Tulumun dünyadaki büyük tarihi serüvenine bakacak olursak, prototiplerine dair ilk kaynaklar, tablet yazıtlarıdır ve bazı zorlukları kapsar. Bu noktadaki zorluklar, tabletlerin çözümünden çok güncel dillere çevrilmesinde yaşanmaktadır. Çok sayıdaki kişisel yorumlar yüzünden, konuların bazen gerçek mecralarının dışına taşırıldığını görüyoruz. Bazı yazarlar, antik tablet yazılarının çevirilerinde rastladıkları boru, askos veya ağlos benzeri sözcüleri hemen üflemeli bir çalgı derken, gayda olarak yorumlayabiliyorlar. Orijinal ilk kaynaklara gitmeye çalıştıkça, örneğin; üflemeli çalgı olarak yorumlanan şeyin gerçekte misafirlere hoş kokular püskürten bir boru olduğunu, yine gayda olarak yorumlanan deri kabın, gerçekte bir çalgı değil de şarap kabı olduğunu anlıyoruz. Eski tablet yazılarının günümüz dillerine çevrilmesi, bir tür şifre çözüm işi olup ciddi ve çok özel bir uzmanlık alanıdır. Ancak onların şifrelerini çözmek çoğu zaman yeterli olmuyor, metinlerin gerçek anlamlarına kavuşabilmesi için ilgili bilim dallarının uzman yorumlarına ihtiyaç duyulur. Antik çağa yönelik “şimdilik elimizde olanlar diyebileceğimiz” başlıca kaynaklarımız; Oxford Müzik Tarihine atfedilen, Çorum-Alaca Höyük’de MÖ.1000 yıllarına ait bir Hitit levhasında bir gayda figürünün bulunduğu (araştırılmaya muhtaç) bilgisi vardır (W.F.Wyatt,The Story of the Bagpipe). Francis W. Galpin, “The Musical of the Sumerians” adlı çalışmasında Aristophanes’in Lysistrata (MÖ.411) oyununda geçen “physetera” ve “physallider” (feryat ve mesane boruları) sözcüklerini “dansa eşlik eden bir çalgı”, boru sözcüğünün çoğul iddiasıyla da günümüzde kullanılan çift borulu gaydaya benzetmiştir. Orijinal metinde açıkça bir çalgı geçmemesine rağmen Galpin, bu bilgiyi bagpipanın (çanta borusu-gaydanın) ilk formu olarak yorumlamış, sözcüğün kökeninin ise susa (İran’dan) gelmiş olabileceği notunu eklemiştir. Aynı yazar, reedpipa (Eski Roma kamış borusu)’nun (MÖ.2800), Suriye’de abuba olarak bulunduğunu (Ar. imbup), çift borulu şekline ise Mısır’da kavuşmuş olabileceği şeklindeki kişisel yorumlarıyla yazmıştır.

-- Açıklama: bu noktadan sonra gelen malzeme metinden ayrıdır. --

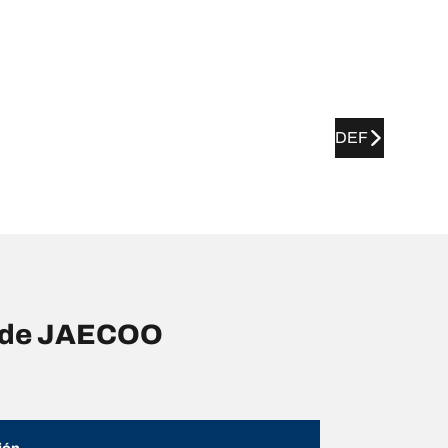
DEF
s de JAECOO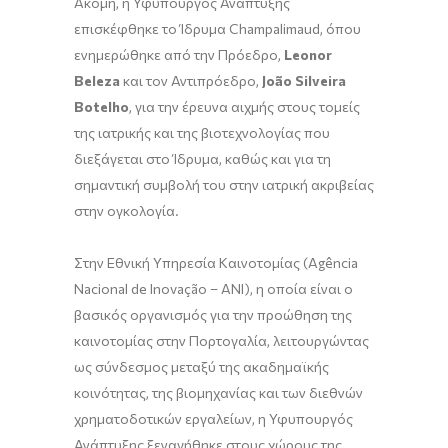
Ακόμη, η Υφυπουργός Ανάπτυξης
επισκέφθηκε το Ίδρυμα Champalimaud, όπου
ενημερώθηκε από την Πρόεδρο,
Leonor
Beleza
και τον Αντιπρόεδρο,
Jo
ã
o
Silveira
Botelho
, για την έρευνα αιχμής στους τομείς
της ιατρικής και της βιοτεχνολογίας που
διεξάγεται στο Ίδρυμα, καθώς και για τη
σημαντική συμβολή του στην ιατρική ακριβείας
στην ογκολογία.
Στην Εθνική Υπηρεσία Καινοτομίας (Agência
Nacional de Inovação – ANI), η οποία είναι ο
βασικός οργανισμός για την προώθηση της
καινοτομίας στην Πορτογαλία, λειτουργώντας
ως σύνδεσμος μεταξύ της ακαδημαϊκής
κοινότητας, της βιομηχανίας και των διεθνών
χρηματοδοτικών εργαλείων, η Υφυπουργός
Ανάπτυξης ξεναγήθηκε στους χώρους της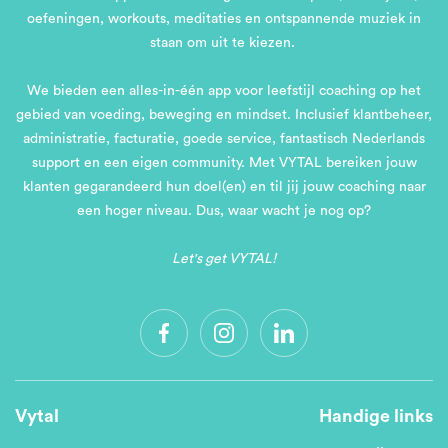
oefeningen, workouts, meditaties en ontspannende muziek in
staan om uit te kiezen.
We bieden een alles-in-één app voor leefstijl coaching op het
gebied van voeding, beweging en mindset. Inclusief klantbeheer,
administratie, facturatie, goede service, fantastisch Nederlands
support en een eigen community. Met VYTAL bereiken jouw
klanten gegarandeerd hun doel(en) en til jij jouw coaching naar
een hoger niveau. Dus, waar wacht je nog op?
Let's get VYTAL!
Vytal
Handige links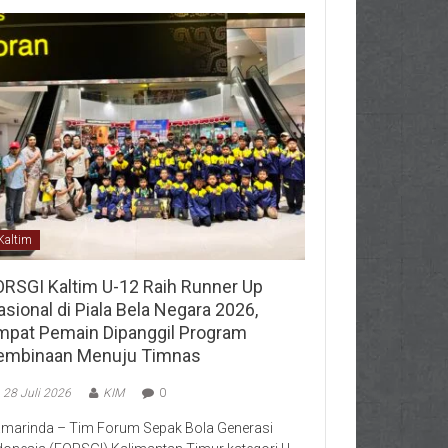
Kaltim
ORSGI Kaltim U-12 Raih Runner Up
sional di Piala Bela Negara 2026,
mpat Pemain Dipanggil Program
embinaan Menuju Timnas
28 Juli 2026
KIM
0
marinda – Tim Forum Sepak Bola Generasi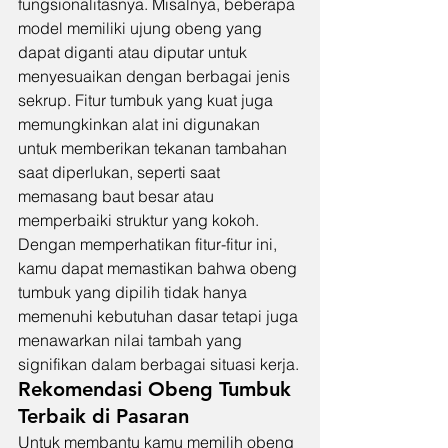
fungsionalitasnya. Misalnya, beberapa 
model memiliki ujung obeng yang 
dapat diganti atau diputar untuk 
menyesuaikan dengan berbagai jenis 
sekrup. Fitur tumbuk yang kuat juga 
memungkinkan alat ini digunakan 
untuk memberikan tekanan tambahan 
saat diperlukan, seperti saat 
memasang baut besar atau 
memperbaiki struktur yang kokoh.
Dengan memperhatikan fitur-fitur ini, 
kamu dapat memastikan bahwa obeng 
tumbuk yang dipilih tidak hanya 
memenuhi kebutuhan dasar tetapi juga 
menawarkan nilai tambah yang 
signifikan dalam berbagai situasi kerja.
Rekomendasi Obeng Tumbuk 
Terbaik di Pasaran
Untuk membantu kamu memilih obeng 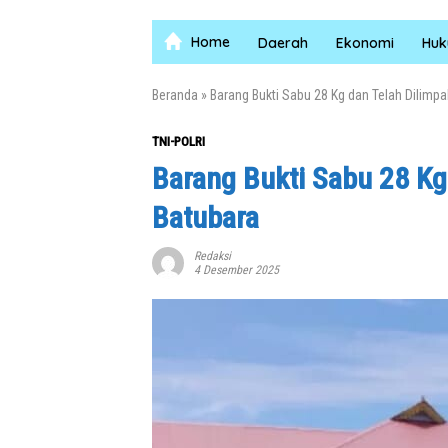
Home
Daerah
Ekonomi
Hu
Beranda
»
Barang Bukti Sabu 28 Kg dan Telah Dilimpa
TNI-POLRI
Barang Bukti Sabu 28 Kg
Batubara
Redaksi
4 Desember 2025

Derek Davis - David Widger, Gutenberg adlı çevri projesinde Aristophanes’in “Akharniyalılar” (MÖ.425) adlı oyununda, Boetia’lı bir konuşmacının hitabına dikkat edilirse; “Thebes’li müzisyenler, köpeğin kıçından yapılmış kemik fülütlerinin borusu ağızlarında” cümlesinin önünde ve sonunda farklı konulardan bahsedildiği için Boetialı’nın, Thebes’li müzisyenleri aşağıladığı mı yoksa takdim mi ettiği pek anlaşılmasa da bu tarihi metinde geçen çalgının tibia (gayda) olduğunu ileri sürmek olanaklı görünüyor. Çünkü eski zamanlarda tulum derisinin keçi dışında koyun, köpek ve inek gibi hayvanlardan da elde edildiği bilinmektedir. Yine bir Gutenberg çeviri projesi olan, bu defa Tapio Riikoner - David Widger imzalarını taşıyan “The Lives of the Twelve Caesars” adlı çalışmalarında; “Asilliği ile dikkat çeken bir adam, oturmuş bir boruyu çalıyordu, yalnızca çobanlar değil, asker de durup dinliyordu” cümlesinin altı çizilebilir. Oniki Caesar’ın Hayatı adlı eserin sahibi, 110-112 yıllarında Roma adına resmi olarak Pontus ve Küçük Asya’da da görev yapmış olan zamanının önlü tarihçisi Suetonius’dur. Metinde açıkca bir çalgı adı geçmese de cümledeki boru yine tibia (gayda) olarak yorumlanmaktadır. Batılı kaynaklar, benzer bir alıntıyı da Suetonius’un çağdaşı olan Romalı yazar Dion Chrysostom’dan yapıyorlar, büyük ihtimal Neron için yazdığı söylenen yazısında Chrysostom,  “ağızda, koltuk altına bir mesane sıkıştırarak çalınan ve Etrüks veya Roma çalgılarına benzetilen bir çalgı tibia” olarak tanımlanır. Buradaki tibia, aynen reedpipe (Roma kamış borusuna) benzetilir ki buradan da gayda bağlantısı sağlanır. Suetonius’un Oniki Caesar kitabının “The Live of Nero” bölümünden bir metin; Nero’nun “hayatının sonuna doğru gücünü kaybetmezse, başarısının kutlanacağı oyunlarda hydraulis, fülüt ve bagpipe çalacağına, kutlamaların son gününe aktör olarak katılıp, dans edeceğine söz vermişti” şeklinde çevrilmiştir. Antik tarihçi Suetonius’un verdiği bu bilgiden, İmparator Nero’nun metinde geçen çalgıları çalabildiği anlaşılmaktadır, (bu çeviride tibia sözcüğü kullanılmadan direkt pagpipe anılmaktadır) ancak orijinal metindeki çalgının nasıl yazılıp söylendiği bilgisinden yoksunuz. (Water organ olarak da adlandırılan hydraulis ise günümüz hava körüklü orglarının atası kabul edilir, A.Muhtar Ataman’ın Musiki Tarihi kitabında, MÖ.250 yıllarında İskenderiyeli Ktesibios tarafından icat edildiği bilgisi verilmektedir).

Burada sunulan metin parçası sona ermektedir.